In 1934, an American gymnast named George Nissen, inspired by watching circus acrobats fall onto flexible safety nets and use the rebound to perform acrobatic skills, constructed the first prototype trampoline out of canvas and rubber for inner tubes. Nissen called his device a trampoline after trampolín, the Spanish word for springboard. Trampolining caught on quickly as a backyard activity and was even used to teach pilots air sense in World War II.
As a sport, Trampolining was slower to catch on. The first U.S. National Championships in Trampoline were held in 1948, but a World Championships in Trampoline were not held until 1964.
At its first World Championships, held in 1964 at London's Royal Albert Hall, Trampoline was a sport without a governing body. It wasn't until after the competition, won by Americans Dan Millmann and Judy Wills, that the Fédération Internationale de Trampoline (FIT) was officially established.
By this time, Trampoline was so popular that it had come to the attention of the FIG, which had voted 11-1 to reject Rudolf Spieth's suggestion to include Trampoline as an FIG discipline three years earlier.

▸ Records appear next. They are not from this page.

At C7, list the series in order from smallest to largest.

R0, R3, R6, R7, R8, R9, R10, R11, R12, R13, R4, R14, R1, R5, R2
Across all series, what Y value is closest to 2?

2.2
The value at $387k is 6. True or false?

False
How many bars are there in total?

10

The FIT flourished over the next 30 years and was recognised as an international federation by the IOC in 1988. The road to becoming an Olympic sport ran for a decade, as Trampoline pursued a strategy of "seduction" that included top trampolinists performing outside the Olympic Museum in Lausanne for an audience that included then-IOC President Juan-Antonio Samaranch and members of the International Olympic Committee.

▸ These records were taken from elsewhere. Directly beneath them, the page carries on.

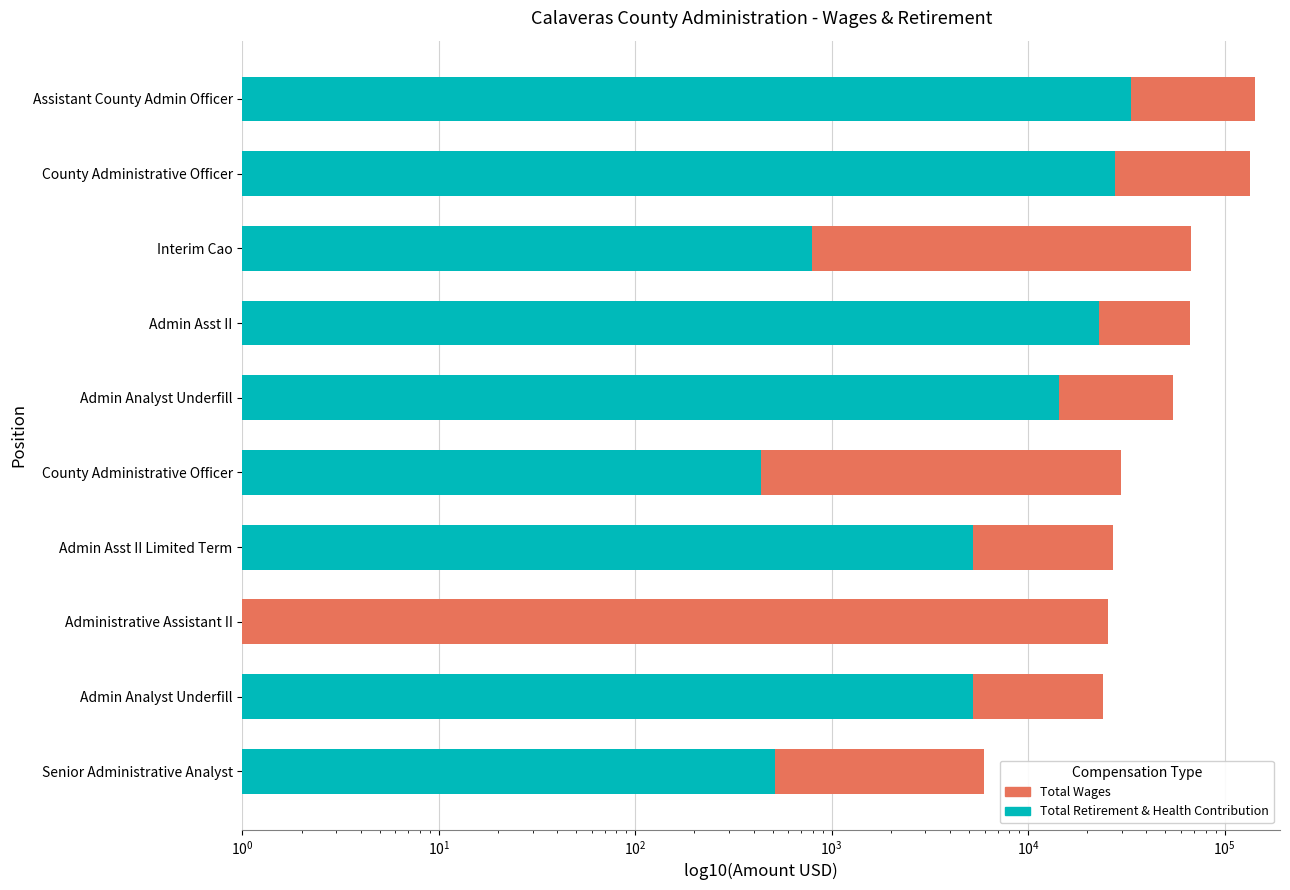

Count the number of data series in this chart.

2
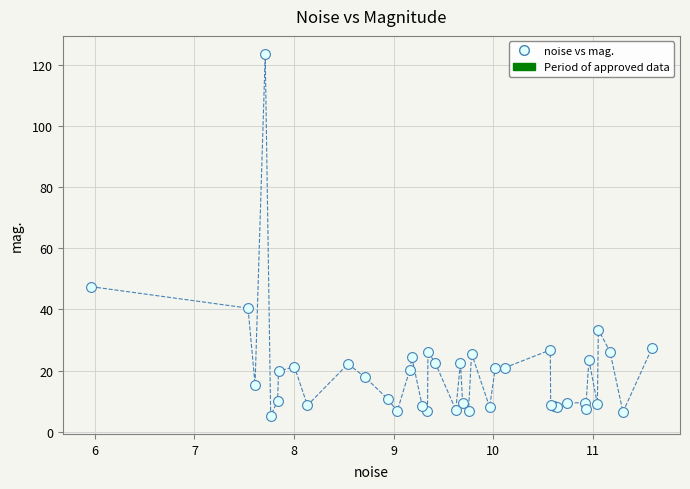

What Y value in the scatter plot is closest to 64?

47.5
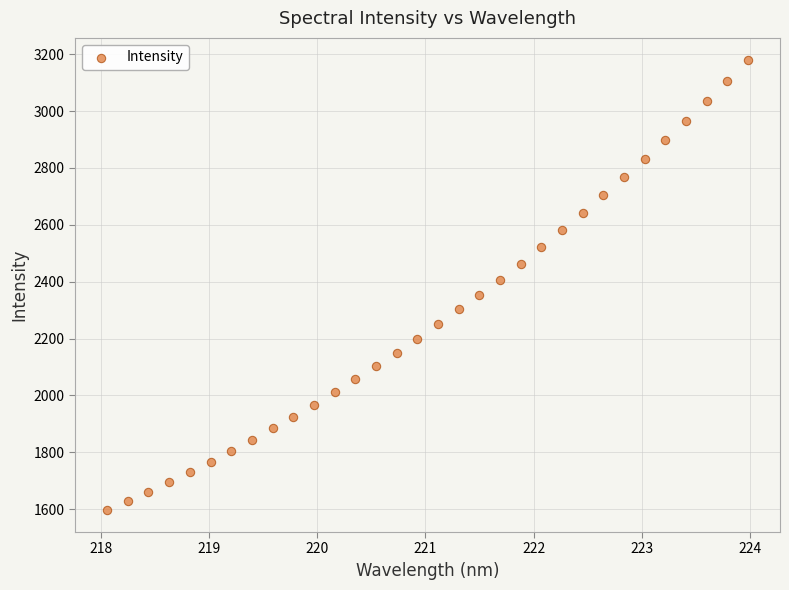

What is the range of Y values (max minus min)?

1579.2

Per joint decision, the FIT was dissolved at the end of 1998 and Trampoline became a FIG discipline on January 1, 1999. It has been part of the Olympic programme since the 2000 Games in Sydney, where George Nissen, the man who started it all, watched proudly from the stands.

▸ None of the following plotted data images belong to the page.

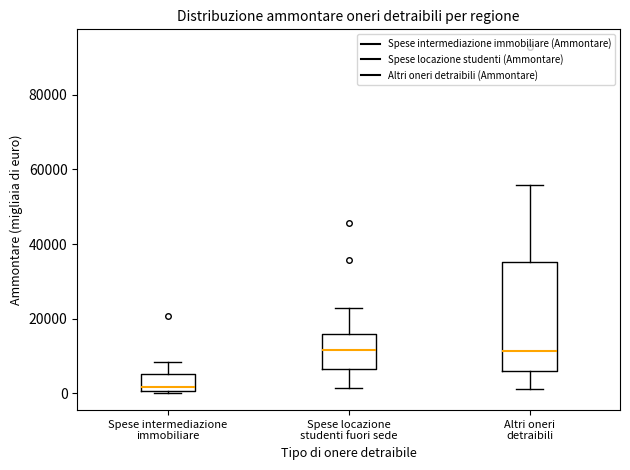

Which box is the tallest, from its lower edge to its upper edge?

Altri oneri detraibili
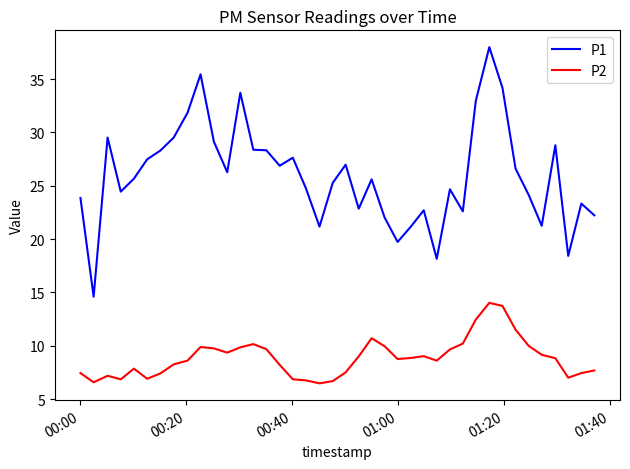

What is the maximum value for P2?

14.0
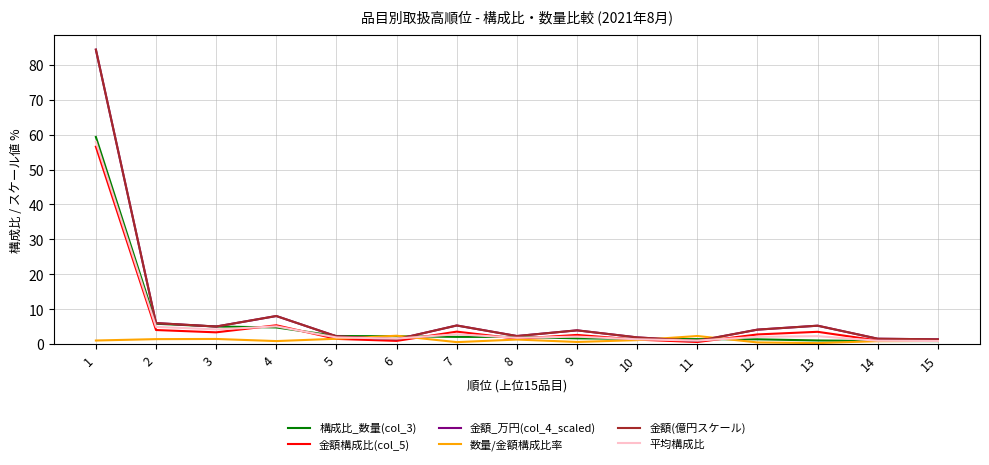

Reading left to right, extract all data points from this chart.

構成比_数量(col_3): 1=59.3	2=5.8	3=5.1	4=4.8	5=2.3	6=2.3	7=2.1	8=2.1	9=1.7	10=1.5	11=1.4	12=1.4	13=1.1	14=0.9	15=0.9
金額構成比(col_5): 1=56.5	2=4.0	3=3.4	4=5.4	5=1.5	6=0.9	7=3.6	8=1.6	9=2.6	10=1.3	11=0.6	12=2.8	13=3.5	14=1.1	15=0.9
金額_万円(col_4_scaled): 1=84.3	2=6.0	3=5.0	4=8.1	5=2.2	6=1.4	7=5.3	8=2.3	9=4.0	10=1.9	11=0.9	12=4.2	13=5.3	14=1.6	15=1.4
数量/金額構成比率: 1=1.0	2=1.4	3=1.5	4=0.9	5=1.5	6=2.4	7=0.6	8=1.3	9=0.6	10=1.2	11=2.3	12=0.5	13=0.3	14=0.9	15=0.9
金額(億円スケール): 1=84.3	2=6.0	3=5.0	4=8.1	5=2.2	6=1.4	7=5.3	8=2.3	9=4.0	10=1.9	11=0.9	12=4.2	13=5.3	14=1.6	15=1.4
平均構成比: 1=57.9	2=4.9	3=4.2	4=5.1	5=1.9	6=1.6	7=2.8	8=1.8	9=2.2	10=1.4	11=1.0	12=2.1	13=2.3	14=1.0	15=0.9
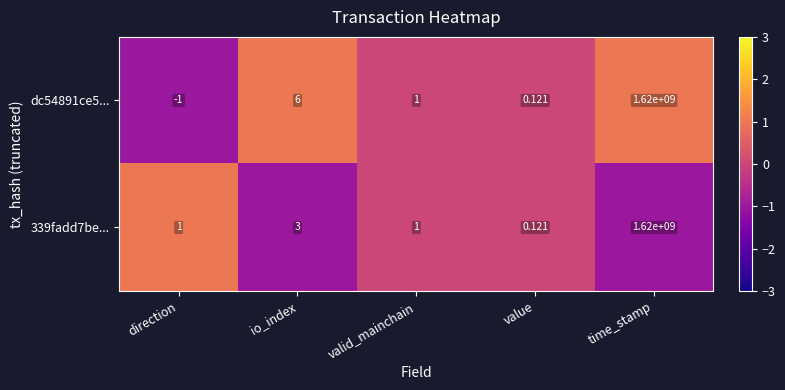

Which series has the widest spread of values?

dc54891ce5...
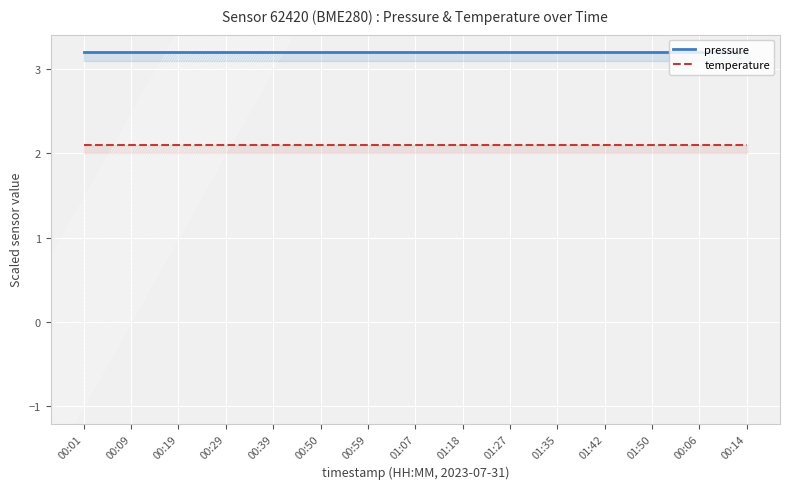

How many lines are shown in the chart?

2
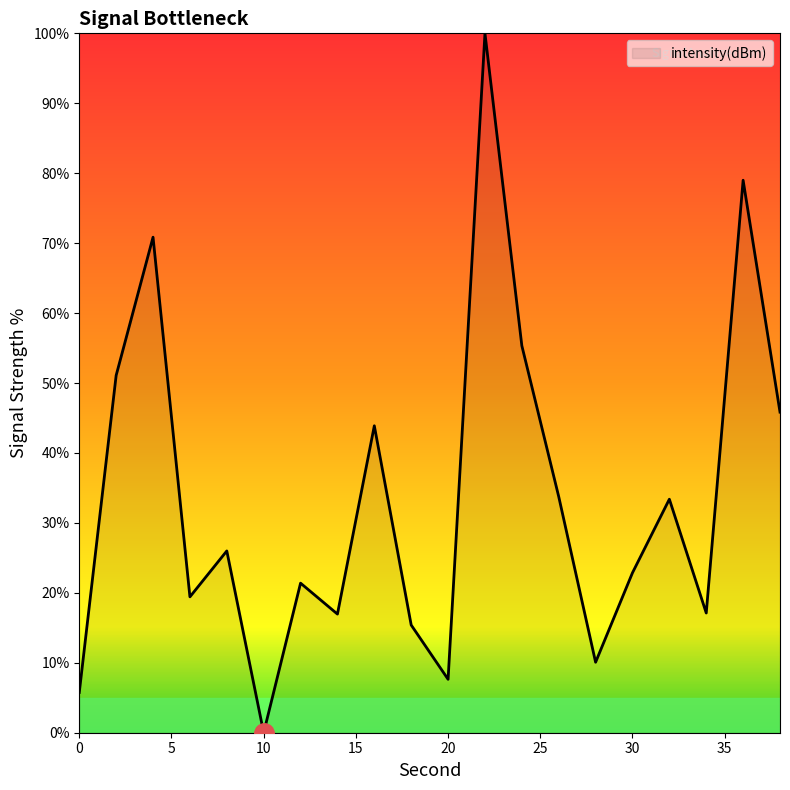

What is the difference between the maximum and minimum values?

100.0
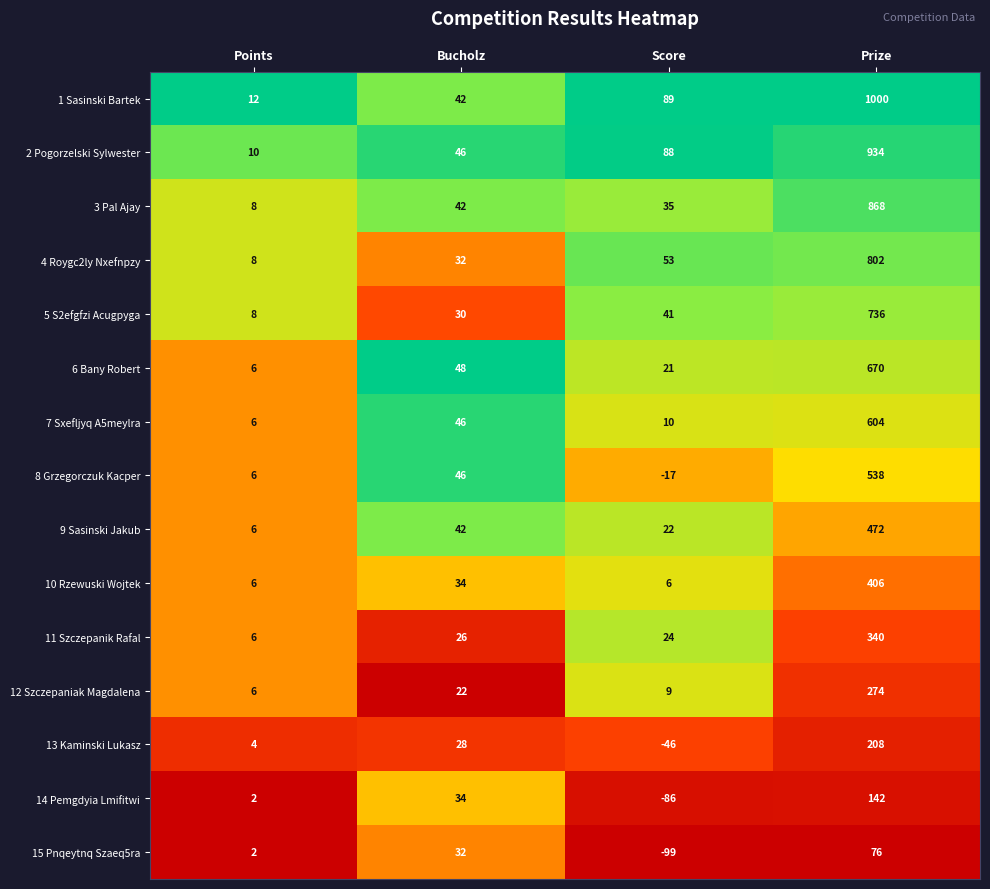

True or false: 3 Pal Ajay has a value of 5 at Points.

False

Rio 2016 marked the fifth Games to feature Trampoline as part of the Olympic programme. Technological advances to the apparatus have made it possible for trampolinists to achieve greater heights than ever before. Time of Flight, the amount of time a gymnast spends in the air, and Horizontal Displacement, the factor that measures the distance "travelled" from the centre of the trampoline, now count as part of a gymnast's score, along with Difficulty and Execution.
No country has embraced Trampoline more than China, which produced at least one gold medallist at the World and Olympic level every year from 2007 to 2015. Russia, Canada, and Belarus are also dominated forces in the sport.